• _ПРЕДОСТАВЛЕННЫЙ ТЕКСТ_:
Матвей Янкелевич – внук Елены Боннэр и академика Андрея Сахарова. Родился в Москве, в конце 70-х вместе с родителями эмигрировал из СССР. В начале 90-х с друзьями молодой филолог организовал в Нью-Йорке издательство Ugly Duckling ("Гадкий утенок"), которое специализируется на некоммерческой литературе. О своей семье и о том, какое влияние она оказала на его жизнь, Матвей Янкелевич рассказал в интервью Радио Свобода.
– Имя академика Сахарова известно всему миру. В каком возрасте вы поняли, что являетесь членом этой семьи?

• _ИСХОДНЫЕ ДАННЫЕ_:
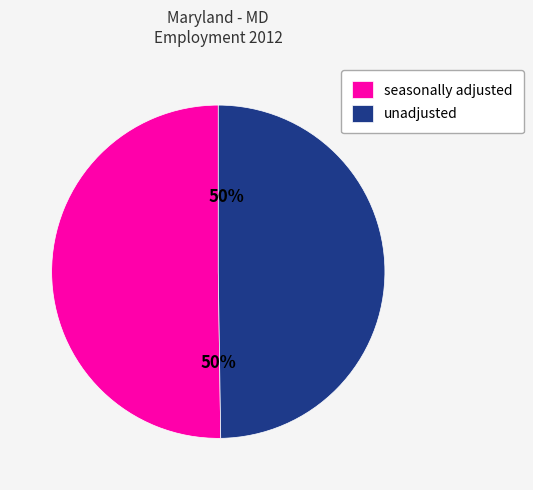

What percentage is the unadjusted slice, to the nearest percent?

50%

• _УСЛОВИЯ ЗАДАНИЙ_:
a: Выпишите из текста о Матвее Янкелевиче дословно весь фрагмент от слов «Матвей Янкелевич –» до слов «интервью Радио Свобода.» включительно.
b: Какое название носит издательство, организованное Матвеем Янкелевичем вместе с друзьями в Нью-Йорке, согласно тексту о нем?
c: Определите, соответствуют ли тексту о Матвее Янкелевиче следующие утверждения, и для каждого ответьте «да» или «нет», приведя точную цитату из текста, на которой основан ответ: (i) Матвей Янкелевич родился в Москве; (ii) издательство Ugly Duckling специализируется на коммерческой литературе; (iii) Матвей Янкелевич эмигрировал из СССР в начале 90-х.

• _ОТВЕТЫ_:
a:
Матвей Янкелевич – внук Елены Боннэр и академика Андрея Сахарова. Родился в Москве, в конце 70-х вместе с родителями эмигрировал из СССР. В начале 90-х с друзьями молодой филолог организовал в Нью-Йорке издательство Ugly Duckling ("Гадкий утенок"), которое специализируется на некоммерческой литературе. О своей семье и о том, какое влияние она оказала на его жизнь, Матвей Янкелевич рассказал в интервью Радио Свобода.

b: Ugly Duckling («Гадкий утенок»).

c:
(i) Да: «Родился в Москве».
(ii) Нет: «специализируется на некоммерческой литературе».
(iii) Нет: «в конце 70-х вместе с родителями эмигрировал из СССР».